The company said it did revise some language on the site to make it clearer to drivers that Autopilot is a driver-assist system and not a self-driving system.

Tesla has been under pressure to stop using the term Autopilot in the U.S. following the death of an Ohio tech company owner in a Florida crash involving the system. Last week, a driver in Beijing relying on Autopilot mode sideswiped a car parked on the side of the road. Tesla says the driver’s hands weren’t detected on the steering wheel during the crash. The company says drivers using Autopilot must keep their hands on the wheel and be ready to take over.

Revisions to the language on websites have been under way for weeks to address “discrepancies across languages,” the Palo Alto, California, company said in a statement. The timing had nothing to do with current events or articles, and Tesla has no plans toremove any references to Autopilot from any website, spokeswoman Khobi Brooklyn said.

Tesla’s Autopilot system uses cameras, radar and computers to detect objects and automatically brake if the car is about to hit something. It also can steer the car to keep it centered in its lane. The company says that before Autopilot can be used, drivers must acknowledge that it’s an “assist feature.”
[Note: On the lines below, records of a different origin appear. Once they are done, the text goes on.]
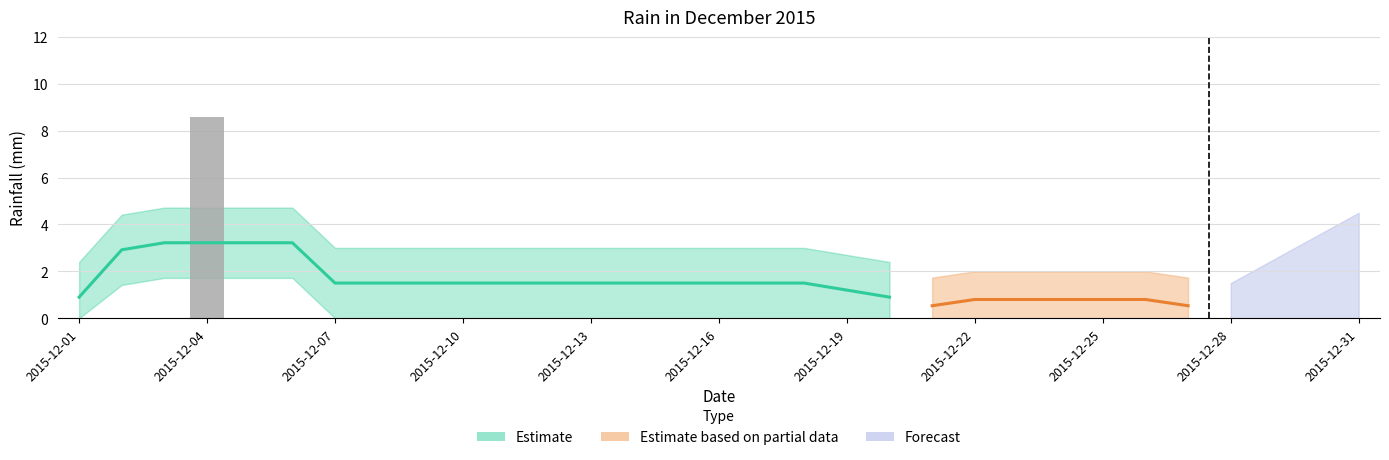

Reading right to left, extract all data points from this chart.

0.0	0.0	0.0	0.0	0.0	0.0	0.0	0.0	0.0	0.0	0.0	0.0	0.0	0.0	0.0	0.0	0.0	0.0	0.0	0.0	0.0	0.0	0.0	0.0	0.0	0.0	0.0	8.6	0.0	0.0	0.0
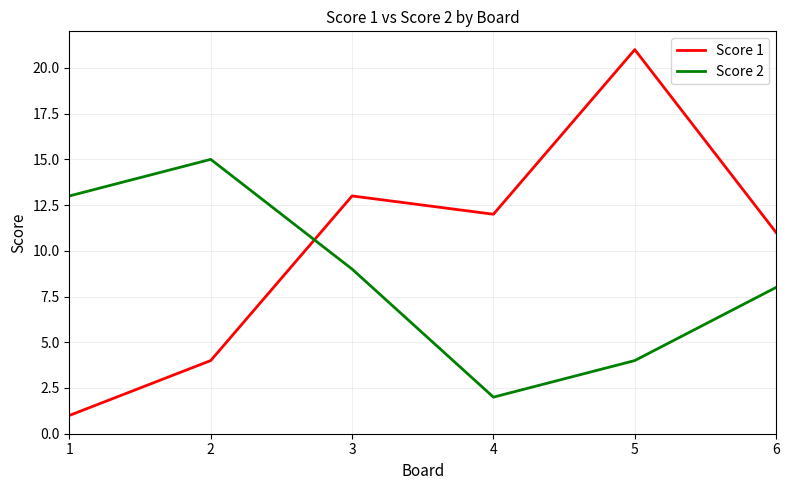

How many lines are shown in the chart?

2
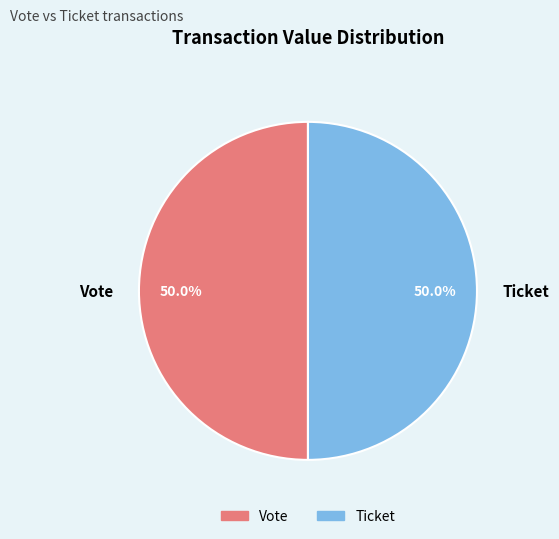

Combined, do Vote and Ticket account for over 50%?

Yes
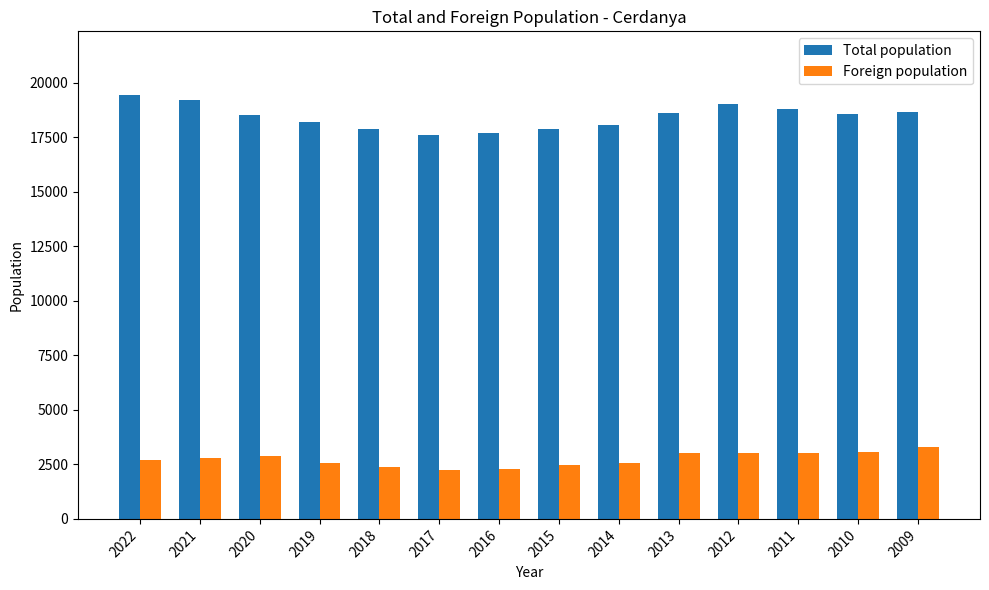

What is the sum of all Total population values?

258197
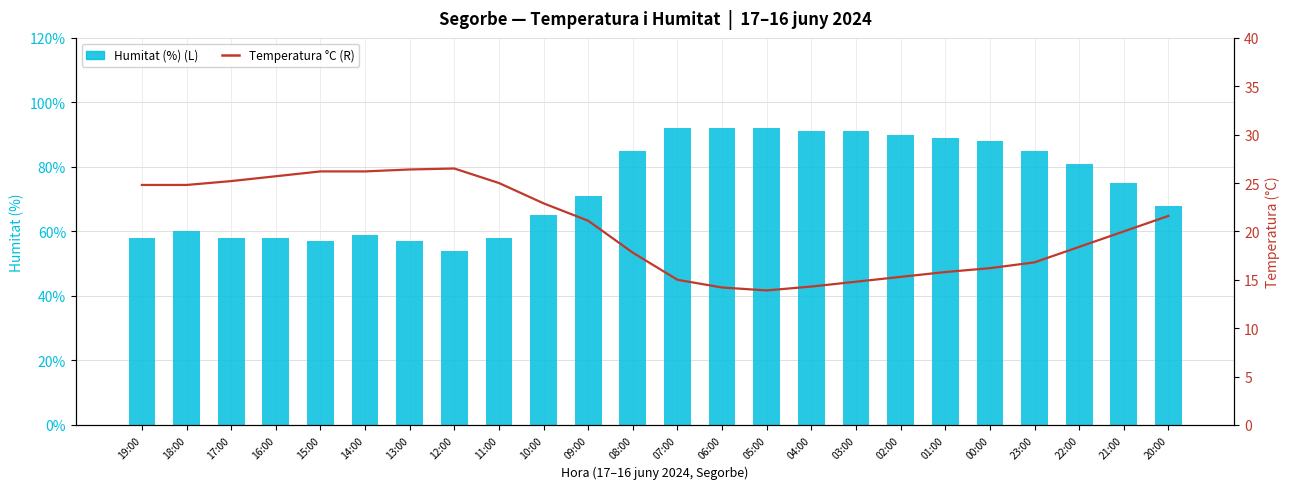

What is the greatest value displayed?

92.0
In July, Consumer Reports magazine said the company should drop the name because it gives car owners too much trust in their car’s ability to drive itself.

The influential magazine also said that Tesla should disconnect the automatic steering system until it’s updated to make sure a driver’s hands are on the wheel at all times.Tesla’s system currently warns drivers after a few minutes of their hands being off the wheel.

At the time, Tesla said data it collects show drivers who use Autopilot are safer than those who don’t.

  • Buffett’s company adds to stakes in Apple and Phillips 66

Warren Buffett’s company is taking an even bigger bite of Apple stock and adding to its already sizeable stake in Phillips 66.

Berkshire Hathaway Inc. filed an update with regulators Monday on its roughly $130 billion U.S. stock portfolio.

Berkshire said it held 15.2 million Apple Inc. shares at the end of June, up from the 9.8 million share stake it first disclosed in the spring.

The Apple investment raises eyebrows because Buffett has always been reluctant to invest in technology companies. It may have been the work of one of Berkshire’s two other investment managers.

The quarterly filings don’t disclose who is managing Berkshire’s Apple investments, and Berkshire officials don’t generally comment on the filings.

Buffett tends to handle the larger investments in Berkshire’s portfolio, such as IBM, Wells Fargo and Coca-Cola. He has said that investments of less than $1 billion are likely to be the work of Ted Weschler or Todd Combs, who each handle about $9 billion for Berkshire.

At the end of June, Berkshire held 78.8 million Phillips 66 shares, which represents about 15 percent of the oil refiner’s stock. That’s up from 75.6 million shares three months earlier.

Buffett’s company cut its Wal-Mart Stores Inc. stake to 40.2 million shares in June from 55.2 million in the spring.